Duterte will talk to Beijing envoy about West Philippine Sea incursion – Palace
MANILA, Philippines — President Rodrigo Duterte plans to talk to the Chinese ambassador about China’s latest incursion in the West Philippine Sea, Malacañang said on Tuesday, after Manila filed a diplomatic protest over the presence of more than 200 Chinese vessels at Julian Felipe Reef in the disputed waters.
“I will repeat what the President said yesterday. He will talk with the Chinese ambassador about this issue. And he said there is nothing that cannot be discussed among friends,” presidential spokesperson Harry Roque said.

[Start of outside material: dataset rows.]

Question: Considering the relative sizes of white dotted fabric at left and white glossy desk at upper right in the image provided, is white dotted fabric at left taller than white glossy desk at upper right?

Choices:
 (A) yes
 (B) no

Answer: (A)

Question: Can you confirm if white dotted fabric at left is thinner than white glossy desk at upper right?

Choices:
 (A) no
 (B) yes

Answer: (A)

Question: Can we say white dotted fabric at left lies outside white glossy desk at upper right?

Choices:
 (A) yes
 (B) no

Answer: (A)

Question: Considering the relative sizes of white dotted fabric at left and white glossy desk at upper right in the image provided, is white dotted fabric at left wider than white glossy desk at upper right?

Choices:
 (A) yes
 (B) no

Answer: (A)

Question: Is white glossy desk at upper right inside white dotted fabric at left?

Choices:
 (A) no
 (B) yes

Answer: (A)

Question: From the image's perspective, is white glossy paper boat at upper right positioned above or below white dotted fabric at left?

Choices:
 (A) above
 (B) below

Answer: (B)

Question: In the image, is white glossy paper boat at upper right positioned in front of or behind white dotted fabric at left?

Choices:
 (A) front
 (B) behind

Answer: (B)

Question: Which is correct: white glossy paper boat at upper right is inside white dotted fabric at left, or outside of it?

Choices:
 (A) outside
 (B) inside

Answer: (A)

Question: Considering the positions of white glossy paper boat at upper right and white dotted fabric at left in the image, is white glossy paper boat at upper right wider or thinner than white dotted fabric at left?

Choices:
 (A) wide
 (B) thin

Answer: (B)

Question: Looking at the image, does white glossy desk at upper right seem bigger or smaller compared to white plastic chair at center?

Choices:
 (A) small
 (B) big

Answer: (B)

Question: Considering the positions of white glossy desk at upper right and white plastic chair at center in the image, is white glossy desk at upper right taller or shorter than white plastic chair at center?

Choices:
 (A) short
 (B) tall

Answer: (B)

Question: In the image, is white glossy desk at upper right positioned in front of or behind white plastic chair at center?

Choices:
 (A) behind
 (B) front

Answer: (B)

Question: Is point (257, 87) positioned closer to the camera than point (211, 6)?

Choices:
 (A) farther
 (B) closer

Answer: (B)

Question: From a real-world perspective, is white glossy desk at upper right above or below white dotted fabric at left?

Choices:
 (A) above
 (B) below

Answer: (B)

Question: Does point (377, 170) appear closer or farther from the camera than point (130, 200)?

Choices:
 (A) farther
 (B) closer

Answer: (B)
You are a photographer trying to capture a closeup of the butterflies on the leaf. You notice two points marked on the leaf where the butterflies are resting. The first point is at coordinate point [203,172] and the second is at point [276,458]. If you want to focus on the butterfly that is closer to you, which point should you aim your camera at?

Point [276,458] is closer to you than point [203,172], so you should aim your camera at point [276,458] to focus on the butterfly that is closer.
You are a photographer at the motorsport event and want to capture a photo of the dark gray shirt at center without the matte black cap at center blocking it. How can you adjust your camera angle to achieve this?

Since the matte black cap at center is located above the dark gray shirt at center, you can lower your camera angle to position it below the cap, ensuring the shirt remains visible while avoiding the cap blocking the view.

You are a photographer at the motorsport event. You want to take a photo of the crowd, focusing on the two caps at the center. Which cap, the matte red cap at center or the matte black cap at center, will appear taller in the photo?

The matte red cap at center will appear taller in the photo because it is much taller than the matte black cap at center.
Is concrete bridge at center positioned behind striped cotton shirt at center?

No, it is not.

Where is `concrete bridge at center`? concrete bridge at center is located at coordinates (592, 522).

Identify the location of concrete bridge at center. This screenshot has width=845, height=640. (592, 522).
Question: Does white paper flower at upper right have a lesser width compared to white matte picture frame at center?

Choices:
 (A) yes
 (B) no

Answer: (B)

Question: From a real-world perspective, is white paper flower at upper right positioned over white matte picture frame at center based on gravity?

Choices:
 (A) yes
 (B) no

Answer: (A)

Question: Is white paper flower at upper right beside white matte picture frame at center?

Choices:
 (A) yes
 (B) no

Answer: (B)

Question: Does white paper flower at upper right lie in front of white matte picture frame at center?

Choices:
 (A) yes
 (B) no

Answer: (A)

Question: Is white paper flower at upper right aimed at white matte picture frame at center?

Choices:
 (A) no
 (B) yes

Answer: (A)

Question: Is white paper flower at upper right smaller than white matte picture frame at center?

He did not say when the talks would be held.
Duterte has been currying friendship with Beijing and had refused to assert the international arbitral tribunal’s ruling that invalidated China’s sweeping claims over the South China Sea, including the Philippines’ 375-kilometer exclusive economic zone (EEZ). China has ignored the ruling and insisted on its “historical” claims to the strategic waterway.
The military said there were still 183 vessels believed to belong to China’s maritime militia as of Monday at the reef, which is located about 324 km west of Bataraza—the town at the southern tip of Palawan province.
Support from US Embassy
Also on Tuesday, the US Embassy expressed support for the Philippines and noted that Beijing “uses maritime militia to intimidate, provoke and threaten other nations, which undermines peace and security in the region.”
“We stand with the Philippines, our oldest treaty ally in Asia,” US Embassy spokesperson Heather Fabrikant said in a statement.
The Chinese Embassy earlier denied that the vessels were operated by China’s maritime militia, saying they were fishing vessels seeking shelter near the reef.
It said the reef, which it calls Niu’e Jiao, was part of China’s Nansha Qundao district.
But the US Embassy said the vessels had been moored in the area “for many months in ever increasing numbers, regardless of the weather.”
The Philippine government also said the weather was clear at the time the Chinese swarmed the reef. The Chinese also showed no actual fishing activities and had their boats’ full white lights turned on during nighttime, it said.
In a Twitter post, the Chinese Embassy snapped at the US Embassy statement, saying the United States was “not a party to the South China Sea issue.”
“Fanning flames and provoking confrontation in the region will only serve the selfish interests of individual country (sic) and undermine the regional peace and stability,’’ the embassy said.
The Julian Felipe Reef is a large boomerang-shaped coral reef at the northeast of Pagkakaisa Banks and Reefs (Union Reefs) and is within the Philippines’ EEZ. This means the country has the exclusive right to exploit or conserve any resources in the area, such as fish, oil and natural gas.
The National Task Force on the West Philippine Sea (NTF-WPS) said the Chinese ships’ presence was a cause for concern due to possible overfishing and destruction of the marine environment, and risks to safe navigation.
Defense Secretary Delfin Lorenzana had urged the Chinese government to stop the incursion and immediately recall the vessels, saying it was “a clear provocative action of militarizing the area.”
Lt. Gen. Cirilito Sobejana, the military chief of staff, said a maritime air patrol from the Western Command based in Puerto Princesa City in Palawan reported the continuing presence of the Chinese vessels on Monday.
Sobejana said the AFP and the NTF-WPS would jointly assess “the best course of action to take” on the Chinese incursion.
“For now, we will continue our maritime patrol to check if the number of Chinese vessels in the area would increase or decrease [in the coming days],” he added.